WHAT IS REQUIRED: Rewrite the passage of the law faculty hiring post starting at "But, times have" and ending at "even time table.", putting "trip" in place of "pilgrimage".

EXTRACTED TEXT:
_ _ _ _

Thursday, October 17, 2013

Let's Talk About Law Faculty Hiring

Here we are again at the AALS Faculty Recruitment Conference (FRC). My co-editor Dean Richard Gershon started the conversation the other day, and I would like to chime in with a few thoughts. I think the FRC, in its current form, is an idea whose time has passed. When this conference first started--all of us coming to DC (and sometimes Chicago in the really old days)--it was an efficient system. It provided a convenient way for candidates to meet with many schools and schools to meet with many candidates for quick screening interviews all in one place at one time. It enabled schools to keep costs low by shifting some of the cost to candidates themselves and by enabling interview teams to go to one place at one time to talk to everyone.

But, times have changed and technology has advanced. It can no longer be considered efficient for either interviewing teams or candidates to incur the costs to travel to DC when there is now reliable and inexpensive technology that can enable us to have the initial screening interviews from our own conference rooms in our home schools. There is no reason why the AALS couldn't continue to provide the FAR--and even charge for it--but when schools buy access to the FAR, that should include the right to opt out of the annual pilgrimage to the Marriott Wardman Park. The AALS could impose some date restrictions so that schools are operating on a roughly even time table.

Don't get me wrong; I really enjoy meeting the candidates and hearing about their fascinating and innovative work. I enjoy hearing about their enthusiasm for teaching; it inspires me to go back and find ways I can be a better teacher and dean. I enjoy getting to know people through the hiring process. I have good friends and colleagues who I met through this process (on both sides). Without the FRC, we would lose some of the camaraderie that develops within teams as well as between teams and candidates. I am looking forward to what the next two days will bring and excited about the prospect of ending up with some wonderful new colleagues who will help usher in the bright future of legal education.

_ _ _ _

RAW DATA:
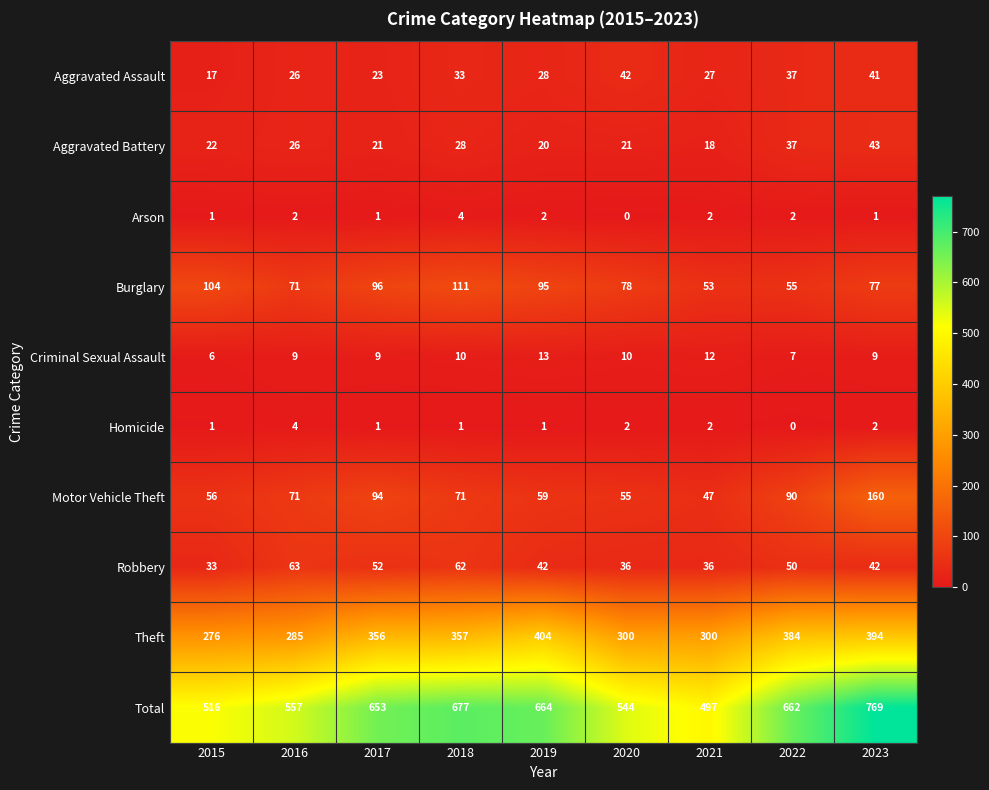

At how many categories does at least one series exceed 508?

8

_ _ _ _

TASK SOLUTION:
But, times have changed and technology has advanced. It can no longer be considered efficient for either interviewing teams or candidates to incur the costs to travel to DC when there is now reliable and inexpensive technology that can enable us to have the initial screening interviews from our own conference rooms in our home schools. There is no reason why the AALS couldn't continue to provide the FAR--and even charge for it--but when schools buy access to the FAR, that should include the right to opt out of the annual trip to the Marriott Wardman Park. The AALS could impose some date restrictions so that schools are operating on a roughly even time table.